ASK HN: Master degree in CS - USA or Sweden? - JBiserkov

I'm about to finish my bachelor degree in informatics this spring.
What are the advantages/disadvantages of learning/living in Sweden/USA
======
tuukkah
Your question is not specific: Which school are you about to graduate from?
Which school do you plan to attend in Sweden or USA? What have you done this
far and what do you plan to do next? What do you strive for in your life?

At least, you should read <http://paulgraham.com/cities.html>

------
pmjordan
I guess it heavily depends on how much you're planning to spend. I'm not sure
if the EU-wide tuition equality is already in place for Bulgarian and Romanian
nationals, but if it is, that will make Sweden _substantially_ cheaper than
the US, unless you can get some kind of grant or scholarship.

EDIT: If you're planning to go to a top university, the US or the UK are
probably good places to go. Unfortunately, the Times' university table
[http://www.timeshighereducation.co.uk/hybrid.asp?typeCode=24...](http://www.timeshighereducation.co.uk/hybrid.asp?typeCode=243&pubCode=1)
seems to be down at the moment.

------
Ras_
Sweden/Finland: Free tuition. Only cost comes from the obligation that you
must be a member of the Student Government/Union. That's about $100 / year.
Living is more expensive than in the US.

If you are Bulgarian as your profile states, you come from inside the EU/EEA
area, thus also Danish universities would be free for you.

If you want to build best networks for business, get into top universities in
the USA. Tuition isn't that much better. Start-up scene is also nearly non-
existent in Scandinavia - severe lack of funding opportunities.

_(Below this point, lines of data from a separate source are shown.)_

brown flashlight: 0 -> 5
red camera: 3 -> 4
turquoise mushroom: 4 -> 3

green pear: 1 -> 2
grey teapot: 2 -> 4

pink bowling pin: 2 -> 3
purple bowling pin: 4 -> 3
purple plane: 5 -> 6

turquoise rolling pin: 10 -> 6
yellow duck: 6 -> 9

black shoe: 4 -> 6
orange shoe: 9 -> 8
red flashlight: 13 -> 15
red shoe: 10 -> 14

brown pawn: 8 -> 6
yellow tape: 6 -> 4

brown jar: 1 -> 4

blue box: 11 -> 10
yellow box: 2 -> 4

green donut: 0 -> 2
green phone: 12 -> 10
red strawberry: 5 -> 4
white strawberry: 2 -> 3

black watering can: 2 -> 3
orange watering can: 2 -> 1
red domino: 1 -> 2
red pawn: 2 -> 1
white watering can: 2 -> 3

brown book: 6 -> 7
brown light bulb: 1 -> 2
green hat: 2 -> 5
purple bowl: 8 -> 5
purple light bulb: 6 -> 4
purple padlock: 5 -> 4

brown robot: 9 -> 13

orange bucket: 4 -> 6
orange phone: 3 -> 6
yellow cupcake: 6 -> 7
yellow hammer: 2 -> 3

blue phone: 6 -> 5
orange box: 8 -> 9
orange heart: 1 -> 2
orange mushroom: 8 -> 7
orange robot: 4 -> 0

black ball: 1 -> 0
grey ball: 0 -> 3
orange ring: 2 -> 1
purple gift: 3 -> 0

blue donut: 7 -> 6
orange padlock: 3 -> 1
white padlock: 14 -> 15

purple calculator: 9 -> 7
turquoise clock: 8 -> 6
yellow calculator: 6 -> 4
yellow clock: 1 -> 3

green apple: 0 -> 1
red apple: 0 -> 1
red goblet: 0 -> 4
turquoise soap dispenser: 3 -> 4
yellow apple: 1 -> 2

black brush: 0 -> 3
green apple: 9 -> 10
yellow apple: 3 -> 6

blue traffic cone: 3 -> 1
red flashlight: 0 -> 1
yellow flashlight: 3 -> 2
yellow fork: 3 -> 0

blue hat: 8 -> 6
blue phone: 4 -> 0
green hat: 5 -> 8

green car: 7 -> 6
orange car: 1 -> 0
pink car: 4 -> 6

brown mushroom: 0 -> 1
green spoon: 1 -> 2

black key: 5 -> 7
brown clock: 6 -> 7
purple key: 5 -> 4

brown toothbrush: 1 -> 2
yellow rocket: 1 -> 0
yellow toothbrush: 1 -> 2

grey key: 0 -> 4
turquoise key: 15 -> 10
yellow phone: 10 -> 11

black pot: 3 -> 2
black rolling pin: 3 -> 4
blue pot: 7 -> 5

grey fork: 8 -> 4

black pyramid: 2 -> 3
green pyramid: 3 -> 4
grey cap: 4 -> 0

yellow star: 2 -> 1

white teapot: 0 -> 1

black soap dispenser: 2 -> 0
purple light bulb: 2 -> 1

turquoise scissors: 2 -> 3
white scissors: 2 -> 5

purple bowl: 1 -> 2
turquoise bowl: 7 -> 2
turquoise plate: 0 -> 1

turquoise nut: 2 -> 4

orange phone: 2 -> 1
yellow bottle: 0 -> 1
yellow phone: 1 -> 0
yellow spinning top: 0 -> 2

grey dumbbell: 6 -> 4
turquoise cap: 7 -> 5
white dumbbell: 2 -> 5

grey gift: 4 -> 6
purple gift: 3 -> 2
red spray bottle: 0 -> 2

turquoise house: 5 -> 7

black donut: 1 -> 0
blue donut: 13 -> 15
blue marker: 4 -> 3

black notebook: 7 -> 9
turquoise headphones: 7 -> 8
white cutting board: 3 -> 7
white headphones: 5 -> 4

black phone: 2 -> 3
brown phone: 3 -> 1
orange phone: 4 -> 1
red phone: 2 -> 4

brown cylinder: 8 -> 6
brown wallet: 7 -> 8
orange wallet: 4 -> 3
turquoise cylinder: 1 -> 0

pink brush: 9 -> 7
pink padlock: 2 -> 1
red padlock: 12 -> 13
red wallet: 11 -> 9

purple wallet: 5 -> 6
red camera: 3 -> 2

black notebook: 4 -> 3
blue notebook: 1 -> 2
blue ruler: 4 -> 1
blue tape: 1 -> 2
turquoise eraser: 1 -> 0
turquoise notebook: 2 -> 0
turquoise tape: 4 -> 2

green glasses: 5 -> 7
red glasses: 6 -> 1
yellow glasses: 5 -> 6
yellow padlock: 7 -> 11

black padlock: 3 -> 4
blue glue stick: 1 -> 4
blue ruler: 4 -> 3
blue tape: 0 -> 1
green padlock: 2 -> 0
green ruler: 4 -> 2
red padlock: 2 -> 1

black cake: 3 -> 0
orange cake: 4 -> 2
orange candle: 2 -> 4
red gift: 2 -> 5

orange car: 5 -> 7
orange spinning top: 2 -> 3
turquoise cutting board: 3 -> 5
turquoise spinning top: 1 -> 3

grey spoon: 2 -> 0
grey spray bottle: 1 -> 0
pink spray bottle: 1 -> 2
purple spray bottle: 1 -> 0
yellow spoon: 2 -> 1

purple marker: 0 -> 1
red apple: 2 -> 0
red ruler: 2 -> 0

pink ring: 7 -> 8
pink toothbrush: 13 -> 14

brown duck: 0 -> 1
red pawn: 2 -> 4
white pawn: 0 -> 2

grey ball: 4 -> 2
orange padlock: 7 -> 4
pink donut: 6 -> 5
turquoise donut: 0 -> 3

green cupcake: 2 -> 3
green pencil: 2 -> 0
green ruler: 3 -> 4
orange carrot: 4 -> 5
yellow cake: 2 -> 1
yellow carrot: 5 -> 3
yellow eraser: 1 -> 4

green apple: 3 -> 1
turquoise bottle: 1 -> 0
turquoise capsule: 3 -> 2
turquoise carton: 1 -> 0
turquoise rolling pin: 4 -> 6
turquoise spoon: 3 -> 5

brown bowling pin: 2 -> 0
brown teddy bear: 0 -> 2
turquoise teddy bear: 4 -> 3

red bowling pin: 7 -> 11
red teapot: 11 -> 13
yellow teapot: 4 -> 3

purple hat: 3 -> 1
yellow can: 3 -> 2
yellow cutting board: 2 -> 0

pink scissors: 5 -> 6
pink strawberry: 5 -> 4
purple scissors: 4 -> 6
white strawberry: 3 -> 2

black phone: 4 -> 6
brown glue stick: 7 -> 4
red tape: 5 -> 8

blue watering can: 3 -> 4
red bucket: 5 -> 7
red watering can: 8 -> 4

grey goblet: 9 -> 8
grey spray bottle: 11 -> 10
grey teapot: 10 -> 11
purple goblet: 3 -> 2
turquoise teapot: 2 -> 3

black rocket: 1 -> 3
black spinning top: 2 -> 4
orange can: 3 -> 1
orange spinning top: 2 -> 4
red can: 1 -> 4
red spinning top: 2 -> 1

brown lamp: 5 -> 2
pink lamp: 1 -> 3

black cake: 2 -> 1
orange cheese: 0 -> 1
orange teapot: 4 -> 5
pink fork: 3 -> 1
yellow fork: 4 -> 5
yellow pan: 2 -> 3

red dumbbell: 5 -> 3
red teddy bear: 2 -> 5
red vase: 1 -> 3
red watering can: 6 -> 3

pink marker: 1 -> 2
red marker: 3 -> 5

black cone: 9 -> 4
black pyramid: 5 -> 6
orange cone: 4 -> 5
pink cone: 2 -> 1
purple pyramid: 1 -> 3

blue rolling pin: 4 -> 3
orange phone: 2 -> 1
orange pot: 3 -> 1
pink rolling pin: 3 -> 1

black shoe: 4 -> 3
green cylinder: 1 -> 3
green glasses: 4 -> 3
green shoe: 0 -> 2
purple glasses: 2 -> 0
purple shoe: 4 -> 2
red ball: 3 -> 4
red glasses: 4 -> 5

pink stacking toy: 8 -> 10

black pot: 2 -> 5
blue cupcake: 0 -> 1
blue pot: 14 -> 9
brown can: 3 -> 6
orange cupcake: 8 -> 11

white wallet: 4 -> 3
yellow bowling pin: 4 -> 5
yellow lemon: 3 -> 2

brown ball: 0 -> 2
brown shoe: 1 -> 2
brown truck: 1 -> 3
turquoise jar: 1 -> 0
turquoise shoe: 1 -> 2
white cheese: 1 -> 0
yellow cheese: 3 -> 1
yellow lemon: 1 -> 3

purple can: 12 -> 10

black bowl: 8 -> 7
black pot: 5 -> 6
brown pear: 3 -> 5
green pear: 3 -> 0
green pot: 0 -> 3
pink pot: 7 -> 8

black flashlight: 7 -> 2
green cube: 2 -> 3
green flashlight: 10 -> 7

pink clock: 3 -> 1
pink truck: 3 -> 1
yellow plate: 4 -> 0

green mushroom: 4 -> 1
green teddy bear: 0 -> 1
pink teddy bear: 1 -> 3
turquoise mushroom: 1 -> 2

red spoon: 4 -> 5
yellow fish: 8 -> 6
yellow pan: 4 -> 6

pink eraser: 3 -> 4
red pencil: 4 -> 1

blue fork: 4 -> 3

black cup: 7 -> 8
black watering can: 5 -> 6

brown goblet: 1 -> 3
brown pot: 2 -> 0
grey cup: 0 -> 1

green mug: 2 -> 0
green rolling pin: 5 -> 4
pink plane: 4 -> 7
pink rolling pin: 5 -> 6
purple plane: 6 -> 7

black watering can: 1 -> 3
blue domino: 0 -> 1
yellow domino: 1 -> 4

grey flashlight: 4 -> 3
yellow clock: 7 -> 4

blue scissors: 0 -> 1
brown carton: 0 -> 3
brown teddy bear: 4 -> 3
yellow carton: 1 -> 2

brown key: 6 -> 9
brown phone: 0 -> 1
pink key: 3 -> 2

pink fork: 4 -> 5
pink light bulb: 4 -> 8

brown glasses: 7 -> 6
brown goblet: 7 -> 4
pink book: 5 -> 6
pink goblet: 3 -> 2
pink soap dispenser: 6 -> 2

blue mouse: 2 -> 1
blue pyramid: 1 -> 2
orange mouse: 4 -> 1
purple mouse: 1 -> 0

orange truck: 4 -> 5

If you plan to work in the USA, go to a US-based university. If in EU-area...

------
charlesju
Maybe I'm a little biased but I'm going to pick the USA, and in particular,
probably California. Here are 3 major reasons:

1\. Perfect weather

2\. Silicon Valley

3\. We have a good portion of the top technical schools in the world
(Stanford, Cal-Tech, Harvey Mudd, UC Berk, UCLA, USC), I think proportionally
more than any other area at least.

But ultimately it depends on what you want to do. I personally go to UCLA,
it's an awesome school, the faculty is great, the curriculum is challenging,
and everyone is very friendly. I would recommend it, contact me if you want
more information, charlesju[at]g-m-a-i-l(dot)com

------
cinkler
It depends where are you from.